Ermined tyrants, supported by the bayonets of armed mercenariesthe minions of monopoly-are the "bloody anarchists" we have most cause to fear. Exact justice by the state to each individual will preserve everlastingly the public peace. When government "fears the people" to the extent that it must arm detectives, policemen, and guards to overawe them and shoot them down, does "government of the people, by the people and for the people," really exist? Shall the executives of the states and of the nation become permanently supple instruments in the hands of corporate wealth to oppress the toiling many, exalting the military above the civil power at the demand of monopoly?* And, lastly, shall the democratic masses become actual prisoners of war to the plutocratic classes by the passage of the bill to "nationalize the militia," which is now before congress and which has already passed the aristocratic senate of the United States?

ESSAY IV.—THE CURTAIN LIFTED.

I. Anarchism, Socialism and Individualism.

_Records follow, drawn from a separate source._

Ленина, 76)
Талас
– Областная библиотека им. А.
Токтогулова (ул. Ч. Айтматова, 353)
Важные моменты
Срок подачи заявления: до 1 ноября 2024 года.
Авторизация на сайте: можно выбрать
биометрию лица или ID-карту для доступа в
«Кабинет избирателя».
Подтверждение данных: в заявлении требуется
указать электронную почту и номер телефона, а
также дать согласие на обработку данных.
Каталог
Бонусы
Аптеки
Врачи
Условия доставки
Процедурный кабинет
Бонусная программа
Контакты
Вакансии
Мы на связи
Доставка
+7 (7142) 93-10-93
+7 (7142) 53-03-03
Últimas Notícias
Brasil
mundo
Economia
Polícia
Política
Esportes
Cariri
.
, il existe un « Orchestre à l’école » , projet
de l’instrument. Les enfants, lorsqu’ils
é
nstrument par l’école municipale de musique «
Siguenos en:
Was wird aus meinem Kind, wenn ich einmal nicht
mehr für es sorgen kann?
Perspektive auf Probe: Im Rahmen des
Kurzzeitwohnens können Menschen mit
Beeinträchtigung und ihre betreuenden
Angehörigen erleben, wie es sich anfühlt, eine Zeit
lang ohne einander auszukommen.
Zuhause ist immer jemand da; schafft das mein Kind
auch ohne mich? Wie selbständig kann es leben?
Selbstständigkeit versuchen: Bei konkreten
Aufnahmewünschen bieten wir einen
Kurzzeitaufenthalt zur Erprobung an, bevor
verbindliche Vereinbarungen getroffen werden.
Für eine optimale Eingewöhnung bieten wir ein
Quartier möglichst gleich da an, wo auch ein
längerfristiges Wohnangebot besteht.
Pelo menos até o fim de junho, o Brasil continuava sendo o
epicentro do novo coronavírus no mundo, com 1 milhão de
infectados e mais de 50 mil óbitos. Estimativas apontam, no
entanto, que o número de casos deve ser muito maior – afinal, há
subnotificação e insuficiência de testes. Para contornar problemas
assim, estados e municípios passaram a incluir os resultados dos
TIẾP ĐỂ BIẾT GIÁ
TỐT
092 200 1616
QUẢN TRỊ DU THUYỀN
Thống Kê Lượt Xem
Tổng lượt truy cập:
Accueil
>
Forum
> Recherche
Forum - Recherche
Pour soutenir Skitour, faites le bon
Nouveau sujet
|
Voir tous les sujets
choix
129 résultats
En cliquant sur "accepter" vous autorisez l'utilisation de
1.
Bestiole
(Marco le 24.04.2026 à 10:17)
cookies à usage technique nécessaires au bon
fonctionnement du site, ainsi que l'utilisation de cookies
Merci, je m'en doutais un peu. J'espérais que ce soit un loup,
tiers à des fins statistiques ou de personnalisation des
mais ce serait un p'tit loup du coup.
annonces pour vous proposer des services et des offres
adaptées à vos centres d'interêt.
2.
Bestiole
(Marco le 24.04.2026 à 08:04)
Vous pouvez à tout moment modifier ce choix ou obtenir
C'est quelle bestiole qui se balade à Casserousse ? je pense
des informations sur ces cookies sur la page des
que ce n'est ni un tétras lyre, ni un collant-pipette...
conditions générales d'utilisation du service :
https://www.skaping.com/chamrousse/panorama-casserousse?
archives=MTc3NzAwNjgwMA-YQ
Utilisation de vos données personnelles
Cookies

The red flag of Anarchy, I insist, must be left to wave on the other side of the German ocean; for Americans will never look kindly on the display of any flag in our country but the stars and stripes. The flag of our country, to our minds, is the only emblem of freedom. Millions of brave men have given their lives to consecrate it to liberty. Our sons, brothers, fathers and comrades have been wrapped in its sacred folds. Let no man, who expects to be considered any other than an enemy to American freedom, display any flag but the star-spangled banner among us--any colors but the red, white and blue on any public occasion. The problem of free government for America is being solved right here in the United States, and neither Europe nor Europeans can help us solve it, except by seconding the efforts of patriotic Americans, enlisting and fighting under our starry flag. Its correct solution depends upon the growth and advancement among us of American, and not of European ideas. But the madness of egotistical foreigners on our shores must not be made a pretext by the supple instruments of corporate greed (chiefs of police, mayors of cities, judges of courts and governors of states), for the destruction of popular freedom-as has been done in the monopoly-controlled state of Illinois.

We expect the stars and stripes to become the flag of the United States of the World-not forced upon mankind by bloody conquest, as the British flag has been, but gladly accepted by them through universal acclaim as the emblem of peace, unity and love; monarchy and aristocracy having perished from the earth, and democratic liberty having become the inheritance of every people beneath the sun. *See case of Gov. B. R. Sherman vs. Auditor J. L. Brown, Iowa.